> To do:
[A] In the Ancillary Mercy review, rewrite the part starting at "Booklog: Ancillary Mercy" and ending at "sort of ship.", replacing "Ancillary Mercy" with "Book Three" each time it occurs.
[B] According to the Ancillary Mercy review, what does Breq have persistent difficulty doing?
[C] Continue the Ancillary Mercy review from its final sentence.

> Passage shown:

----

Booklog: Ancillary Mercy
Oct. 25th, 2015 08:39 pm![[personal profile]](https://www.dreamwidth.org/img/silk/identity/user.png)
Ancillary Mercy (Ann Leckie) (2015): Moving on from Lifeboats to another sort of ship.
I can't believe the trilogy stuck the landing. I am verklempt from the narrative economy and elegance of Breq seceeding from Anaander Mianaai's empire (predictable) and linking that to the Presger (surprise!) by raising the question of AI Significance (a twist that was wonderfully set up and executed).
I was wrong when I guessed Breq was consciously shaking apart Athoek and not telling the reader, but I'm very happy with being wrong. Ancillary Mercy is the plotty novel I wouldn't have known how to ask for. There's plot, and more plot, and a lot of it's character-driven, so the narrative tension, the story's success or failure, comes down to people, whether ships or soldiers or stations or citizens. Which is also why the parts about people falling apart and breaking and making mistakes, and the breathing room the more intimate moments bring to the story, are so important. Besides making me think Seivarden might finally be getting a handle on her issues. A little bit. Maybe. I could talk about what that does for pacing, or I could talk about the way that love takes, and it takes and it takes, and slip in my Hamilton moment for the day.
I also think that AS is important because it's about Breq looking past her immediate vendetta and getting connected to a community. Or more than one community: Mercy of Kalr's crew, and Athoek Station, and Athoek the planet. AS takes Breq from let's kill the Lord of the Radch, and who cares what happens after that to let's start a breakaway state, and then do the next thing.
I mentioned in skygiants' DW that I had all these feelings about how the identity issues and the Presger and the entire history of the Radch come together at the very end of the novel, so here's me having feelings. If that wasn't already clear.
There is a slightly screwy but direct line from Breq / Justice of Toren One Esk Nineteen finding Seivarden more than half dead from hypothermia to Breq's final tallying-up of things her Mercies are up to, after setting up Queter and Sphene. One step after another, as Breq says; but the thing linking the entire series - Awn's murder and Dlique (and Zeiat) and horrible Raughd and the AIs and Seivarden - is this idea of selfhood. Who is I? Who gets to influence that identification? Is it not horrible when someone rips away your concept of who you are in the service of who she (or he, or it) is? Either in a straightforward let's make ancillaries of our enemies and hapless baby lieutenants way, destroying that person outright; or in the subtler way of Lieutenant Awn forced to decide whether she's the sort of person who obeys orders or lays down her life for her beliefs. Or Queter's near-miss with reeducation, tied up with the Valskaayan and Samirend transportees to Athoek, and how their identities have changed as they're integrated into the tea plantations. Maybe I'm pushing the theme too hard, but it's one way to look at the three novels that might be useful for seeing a through-line.
And the Presger Translators and identity is another thing going on with this. Is identity fluid, for them? I think of identity and I think of Breq's confusion of gender, her persistent difficulty identifying and interpreting the gender markers of non-Radchaai societies. It reminds me a bit of Zeiat's cakes and counters and invisible lines (1). It's the same question Lieutenant Awn asked in Ancillary Justice (2). The way identity and categories go together doesn't work the same way.

----

> Source records:
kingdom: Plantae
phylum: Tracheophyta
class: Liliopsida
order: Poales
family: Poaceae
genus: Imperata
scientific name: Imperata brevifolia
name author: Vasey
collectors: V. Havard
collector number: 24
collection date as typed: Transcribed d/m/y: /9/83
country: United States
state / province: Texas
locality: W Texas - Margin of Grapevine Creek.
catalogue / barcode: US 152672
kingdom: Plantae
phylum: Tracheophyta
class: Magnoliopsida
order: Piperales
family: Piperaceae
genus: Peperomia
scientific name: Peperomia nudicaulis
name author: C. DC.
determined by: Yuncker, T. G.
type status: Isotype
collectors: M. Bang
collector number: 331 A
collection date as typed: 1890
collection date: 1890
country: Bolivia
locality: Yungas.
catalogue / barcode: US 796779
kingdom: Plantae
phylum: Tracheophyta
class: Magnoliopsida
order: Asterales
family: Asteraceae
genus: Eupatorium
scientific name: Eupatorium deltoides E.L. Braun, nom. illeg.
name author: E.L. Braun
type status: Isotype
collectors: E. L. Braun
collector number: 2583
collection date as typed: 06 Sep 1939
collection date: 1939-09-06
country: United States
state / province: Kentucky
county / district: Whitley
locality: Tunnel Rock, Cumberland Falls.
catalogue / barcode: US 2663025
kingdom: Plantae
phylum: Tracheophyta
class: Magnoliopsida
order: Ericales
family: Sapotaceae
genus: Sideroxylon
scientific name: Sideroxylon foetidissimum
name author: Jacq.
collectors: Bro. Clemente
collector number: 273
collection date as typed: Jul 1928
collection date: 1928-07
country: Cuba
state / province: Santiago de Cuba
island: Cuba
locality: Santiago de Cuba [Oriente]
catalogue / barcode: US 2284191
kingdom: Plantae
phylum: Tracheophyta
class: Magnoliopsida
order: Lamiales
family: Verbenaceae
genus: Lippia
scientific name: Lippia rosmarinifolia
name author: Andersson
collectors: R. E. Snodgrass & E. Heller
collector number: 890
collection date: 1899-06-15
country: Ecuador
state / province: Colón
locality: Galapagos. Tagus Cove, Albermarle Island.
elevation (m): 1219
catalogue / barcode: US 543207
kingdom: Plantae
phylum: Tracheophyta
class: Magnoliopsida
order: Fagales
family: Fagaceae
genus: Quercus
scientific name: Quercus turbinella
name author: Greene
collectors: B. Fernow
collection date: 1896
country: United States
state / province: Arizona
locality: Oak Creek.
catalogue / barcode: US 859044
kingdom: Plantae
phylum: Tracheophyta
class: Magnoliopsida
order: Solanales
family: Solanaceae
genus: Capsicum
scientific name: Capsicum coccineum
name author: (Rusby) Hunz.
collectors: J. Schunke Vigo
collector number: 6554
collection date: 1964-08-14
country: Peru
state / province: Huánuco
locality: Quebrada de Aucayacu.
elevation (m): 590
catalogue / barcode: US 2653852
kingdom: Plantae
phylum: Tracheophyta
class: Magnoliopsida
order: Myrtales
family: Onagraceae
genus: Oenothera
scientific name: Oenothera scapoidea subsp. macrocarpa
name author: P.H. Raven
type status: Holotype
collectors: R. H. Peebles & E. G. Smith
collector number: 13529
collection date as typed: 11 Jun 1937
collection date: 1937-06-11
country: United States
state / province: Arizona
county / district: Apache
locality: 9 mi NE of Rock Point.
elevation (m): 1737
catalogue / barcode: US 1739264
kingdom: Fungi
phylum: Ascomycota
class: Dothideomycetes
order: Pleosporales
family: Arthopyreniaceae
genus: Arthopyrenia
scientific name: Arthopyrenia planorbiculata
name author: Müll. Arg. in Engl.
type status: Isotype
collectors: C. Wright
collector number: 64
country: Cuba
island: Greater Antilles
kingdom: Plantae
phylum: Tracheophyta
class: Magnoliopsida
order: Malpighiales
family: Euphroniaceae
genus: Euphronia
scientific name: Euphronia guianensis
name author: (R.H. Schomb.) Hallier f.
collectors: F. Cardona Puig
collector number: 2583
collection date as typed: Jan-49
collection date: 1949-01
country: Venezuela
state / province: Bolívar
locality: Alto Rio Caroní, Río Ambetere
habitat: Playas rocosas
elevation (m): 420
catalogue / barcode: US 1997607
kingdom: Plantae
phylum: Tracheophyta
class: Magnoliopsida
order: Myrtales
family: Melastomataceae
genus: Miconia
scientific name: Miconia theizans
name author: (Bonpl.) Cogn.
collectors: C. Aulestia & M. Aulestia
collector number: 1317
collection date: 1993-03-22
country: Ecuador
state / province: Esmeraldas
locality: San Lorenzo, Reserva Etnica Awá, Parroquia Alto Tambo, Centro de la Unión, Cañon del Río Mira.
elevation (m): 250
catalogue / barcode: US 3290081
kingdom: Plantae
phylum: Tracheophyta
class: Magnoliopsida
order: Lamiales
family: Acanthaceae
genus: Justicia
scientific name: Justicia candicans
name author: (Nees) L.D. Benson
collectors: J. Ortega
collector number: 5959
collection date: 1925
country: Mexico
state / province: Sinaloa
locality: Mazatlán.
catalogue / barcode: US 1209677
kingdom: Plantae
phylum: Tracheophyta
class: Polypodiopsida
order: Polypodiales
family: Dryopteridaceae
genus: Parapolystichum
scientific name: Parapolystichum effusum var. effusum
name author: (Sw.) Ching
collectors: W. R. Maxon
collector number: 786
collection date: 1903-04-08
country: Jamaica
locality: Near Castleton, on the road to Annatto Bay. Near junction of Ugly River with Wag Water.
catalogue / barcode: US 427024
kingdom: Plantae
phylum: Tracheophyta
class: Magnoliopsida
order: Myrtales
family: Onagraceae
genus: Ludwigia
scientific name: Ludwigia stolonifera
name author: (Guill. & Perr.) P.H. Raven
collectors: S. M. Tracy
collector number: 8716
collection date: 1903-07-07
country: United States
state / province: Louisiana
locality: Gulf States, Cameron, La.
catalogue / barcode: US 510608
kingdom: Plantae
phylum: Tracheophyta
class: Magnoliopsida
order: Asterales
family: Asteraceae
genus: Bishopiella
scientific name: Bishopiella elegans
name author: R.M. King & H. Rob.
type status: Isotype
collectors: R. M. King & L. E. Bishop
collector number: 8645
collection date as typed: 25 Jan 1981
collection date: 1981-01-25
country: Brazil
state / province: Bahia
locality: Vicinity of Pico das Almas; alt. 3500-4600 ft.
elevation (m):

----

> Response list:
[A]
Booklog: Book Three
Oct. 25th, 2015 08:39 pm![[personal profile]](https://www.dreamwidth.org/img/silk/identity/user.png)
Book Three (Ann Leckie) (2015): Moving on from Lifeboats to another sort of ship.

[B] Identifying and interpreting the gender markers of non-Radchaai societies.

[C]
Zeiat is relieved she is not Dlique. It suggests to me a confusion about the Radchaai connection of name (as in thing-you-are-called) and identity. But change physically, and that identity goes, and the name with it? Zeiat's first introduction as Dlique, until Breq suggests she might be Zeiat, and Zeiat's failure to recognize Breq after she loses a leg suggest something about human naming schemes and identity. Significance, perhaps, instead of identity: the question is not, Who are you? but Identify your Significance.
That might go with the messy, persistent failure of colorblindness. Gender may be utterly irrelevant and valueless to the Radchaai, but it's a stumbling-block for Breq outside Radch-controlled space. And there are other markers, of status and ethnicities, that are felt as deeply in Radch space, even when they're officially denied. We are all Radchaai, all civilized, but in Ancillary Justice Seivarden complains (shocking, I know) that people aren't just wearing styles she doesn't recognize from her time, but that they're different between stations. And these markers, and the hierarchies they represent, mean nothing to Zeiat in turn. There is something deeply nonhuman going on with the Presger and identity and Significance that I would love to see explored in another novel.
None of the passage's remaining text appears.